Have an old Long 560. Runs good - but it smokes out the exhaust. Getting bad enough where I am almost getting sick from driving it.

Smoke is blueish color. I know that means worn out engine - but it does not have much blowby and does not use any oil. I have had other diesels with 5x the blowby this has and did not smoke/stink like this does. Fuel pump seems ok - she starts and runs pretty good. 

Was told dirty injectors could be the cause (been using power service fuel treatment). Was also told maybe carbon is starting to cover tip of injector?

Any ideas?


----------



## Hoodoo Valley (Nov 14, 2006)

Does it smoke regardless of whether the RPMs are high or low, engine under load or not?


----------



## zrtman (Oct 6, 2006)

Yes pretty much all the time. Burns your eyes. Clothes will reek after - smells very acidic


----------



## KB4GAP (Jul 12, 2015)

I would think it to be injectors or maybe the spray nozzle.
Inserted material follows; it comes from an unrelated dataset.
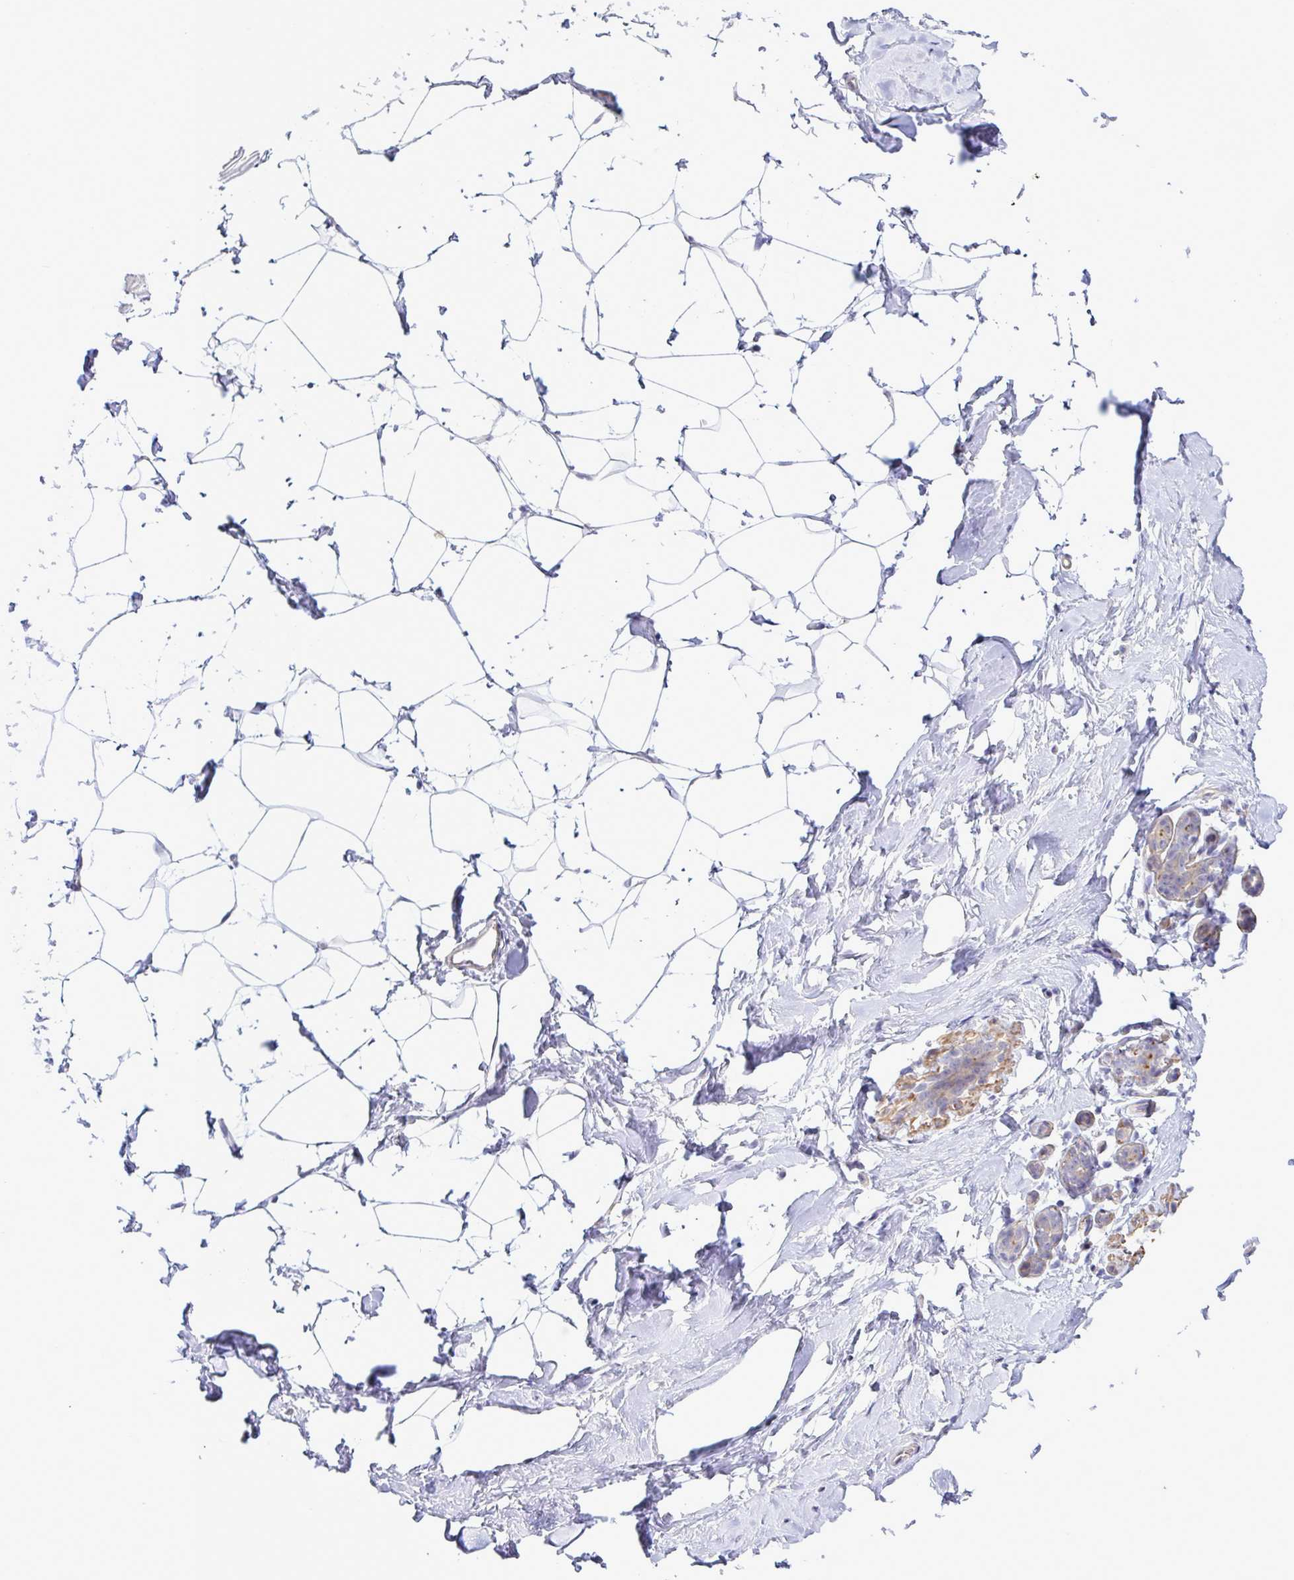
{"staining": {"intensity": "negative", "quantity": "none", "location": "none"}, "tissue": "breast", "cell_type": "Adipocytes", "image_type": "normal", "snomed": [{"axis": "morphology", "description": "Normal tissue, NOS"}, {"axis": "topography", "description": "Breast"}], "caption": "Immunohistochemistry (IHC) histopathology image of benign breast: human breast stained with DAB (3,3'-diaminobenzidine) demonstrates no significant protein positivity in adipocytes. The staining was performed using DAB (3,3'-diaminobenzidine) to visualize the protein expression in brown, while the nuclei were stained in blue with hematoxylin (Magnification: 20x).", "gene": "SYNPO2L", "patient": {"sex": "female", "age": 32}}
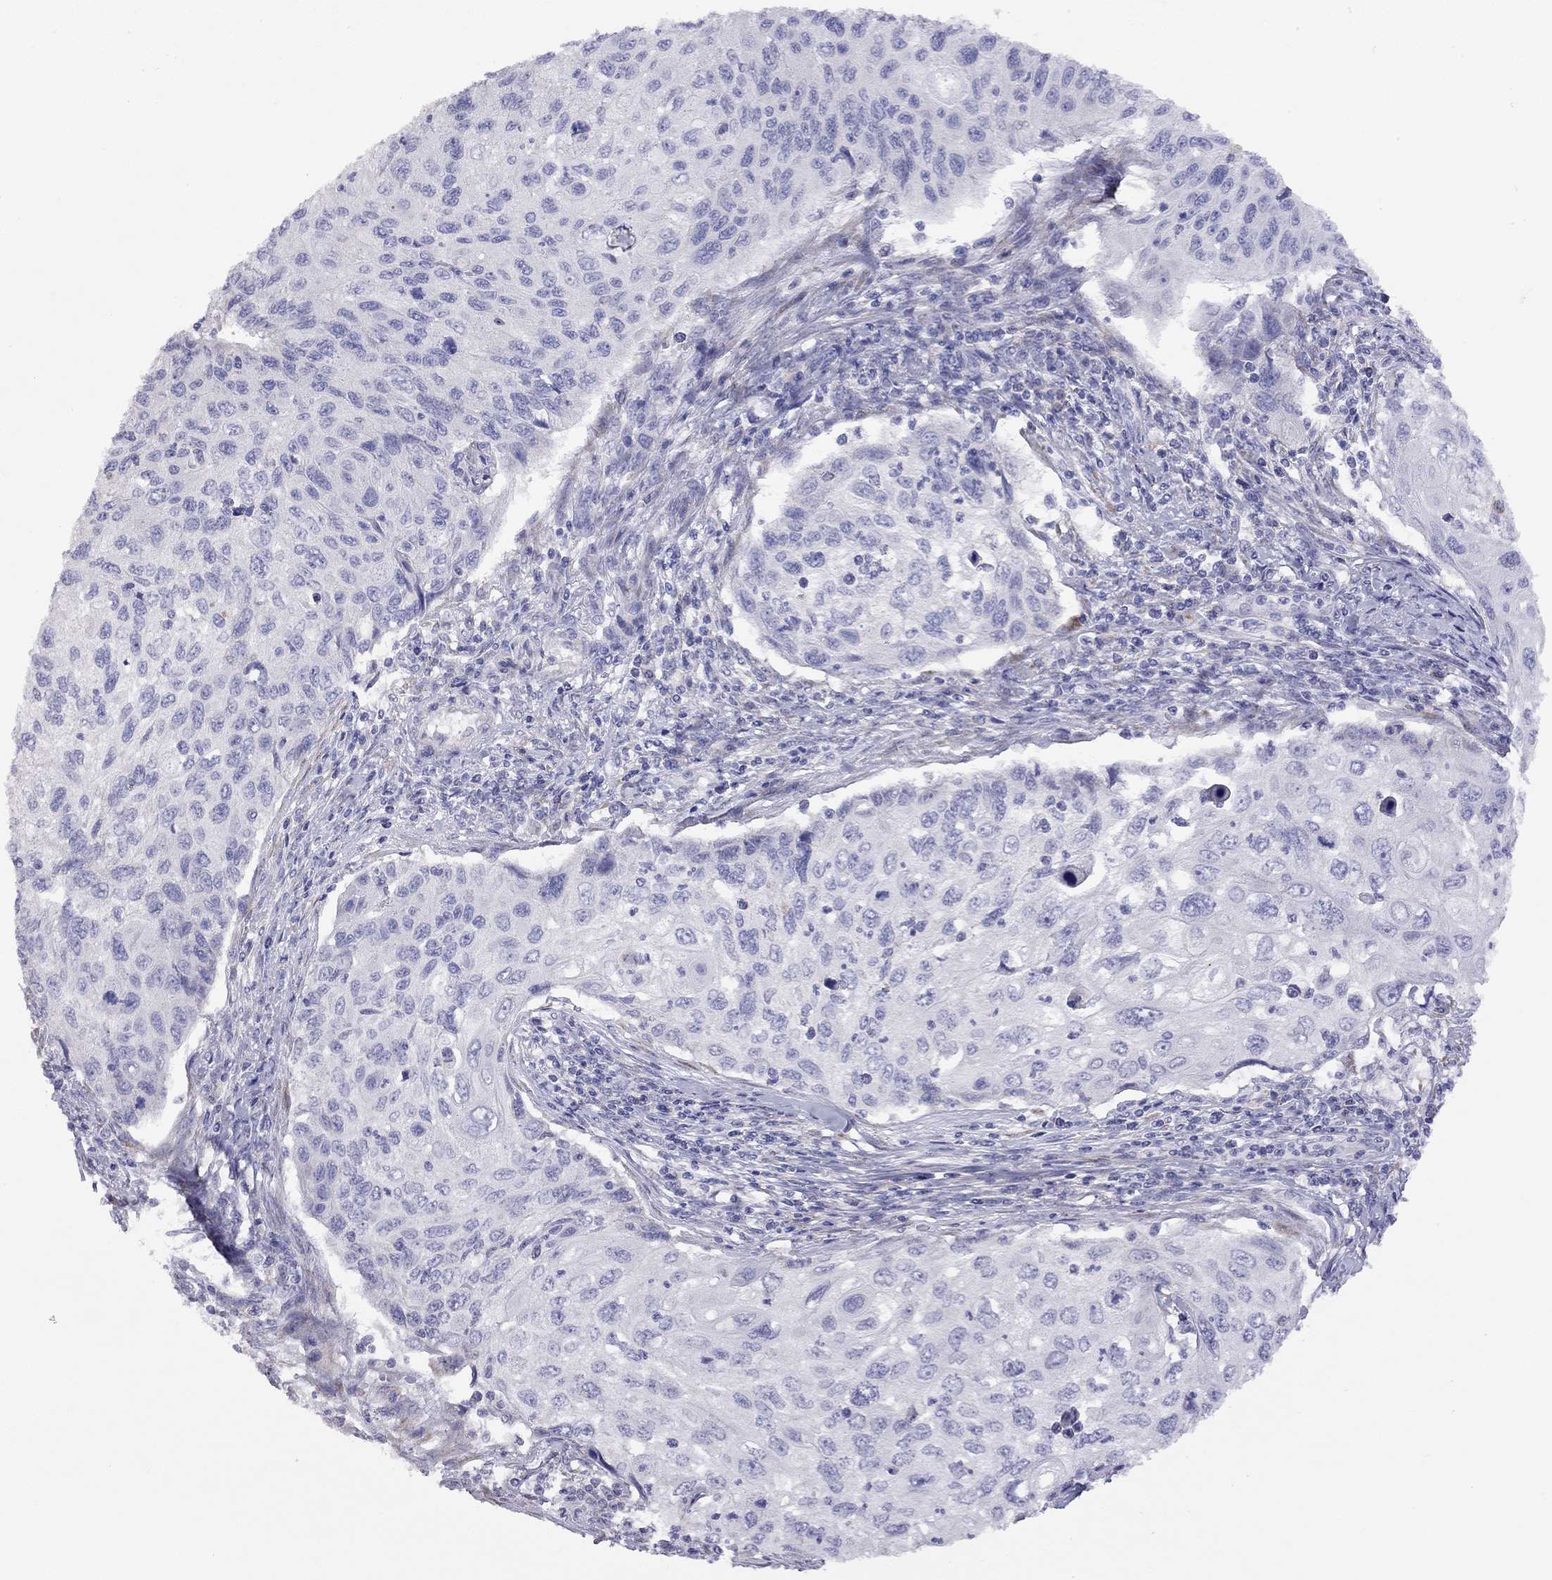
{"staining": {"intensity": "negative", "quantity": "none", "location": "none"}, "tissue": "cervical cancer", "cell_type": "Tumor cells", "image_type": "cancer", "snomed": [{"axis": "morphology", "description": "Squamous cell carcinoma, NOS"}, {"axis": "topography", "description": "Cervix"}], "caption": "A photomicrograph of human cervical squamous cell carcinoma is negative for staining in tumor cells.", "gene": "CPNE4", "patient": {"sex": "female", "age": 70}}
Sounds like maybe one or more is drizzling not spraying.


----------



## harry16 (Dec 8, 2011)

Have all the injectors tested and rebuilt if necessary.


----------



## Thomas (Nov 1, 2006)

On or off road diesel?


----------



## KB4GAP (Jul 12, 2015)

Does off road diesel smoke more Harry16 ??


----------



## Thomas (Nov 1, 2006)

Not to long ago I had bad off road diesel,tractor let me know it...sink diesel black smoke,ran rough.


----------



## KB4GAP (Jul 12, 2015)

I was thinking the only difference was the dye. Red to green and the price !


----------



## Ken1945 (Nov 12, 2016)

zrtman, what resolved your blue smoke issue? I have a 2360 with 440 hours. It was running great one morning a few weeks ago and while idling it started missing on one cylinder and pumping blue smoke. I have cleaned injectors, installed new tips, drained/cleaned the tank (had gotten dirty fuel in one can), installed fuel filters (both), pressure tested injectors using my injector tester (set them as close to 3350 psi as possible). Range is 3250 to 3350. And she still misses and has blue smoke at lower rpms when cold.

I've been thinking my pressure setting of 3350 might be two high and have been thinking resetting them down around 3250. 

I think I read somewhere the higher the pressure the more fuel is sprayed in a shorter time and the lower pressure the less fuel sprayed over a long time.

Hope you found a solution that you might share with me and others. 

Thanks, Ken


----------